We’re talking about hundreds or thousands of people doing it, not one person leveling 100 characters. /facepalm
And although nodes disappear in front of me all the time, its not even a stretch to imagine that an exploited character yoinked one in front of me, therefore I was affected.

Theres degrees of separation with this stuff, maybe some upstart said he could beat my M+ score so I exploited an fotm class up to 120 to spank his score saving me 50 hours of leveling…

A Cheat will cheat anyone, anywhere not just in a game…shame there are so many of them out there!!!

Then they should still be arrested, as it’s theft (Or go back and pay for it once the medicine has been given to the person). If they don’t go back to pay for it, then the shop is ALLOWED to go and report them.

Then that person is also to blame, since they should know better. Now, if there was a sign saying “Free Samples”, then people would take them. But, anyone with at least a tiny bit of common sense would know that, just because others are doing it doesn’t make it right.

Plus, how does your analogies even work? The exploit was used to ADVANCE in a game for THAT player. They didn’t do it to help anyone but themselves, so your first analogy is moot.

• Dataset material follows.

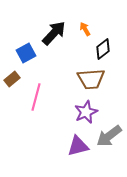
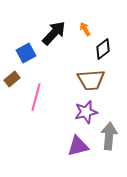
brown trapezoid: moved 1 px down
purple star: rotated 10 degrees clockwise
gray arrow: rotated 132 degrees clockwise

I knew about the exploit, was in a call with people doing the exploit, but I was also smart enough not to do it myself, because I knew it was an exploit. Again, common sense comes into play here. If I decided to follow my friends and do it because “they were doing it”, then I was told it was an exploit, I would deal with the deserved punishment.

This is a rather simple case. People exploited, it broke ToS, it clearly states not to abuse bugs/glitches within game for your own personal gain. Due to the ToS being broken, people got punished for it.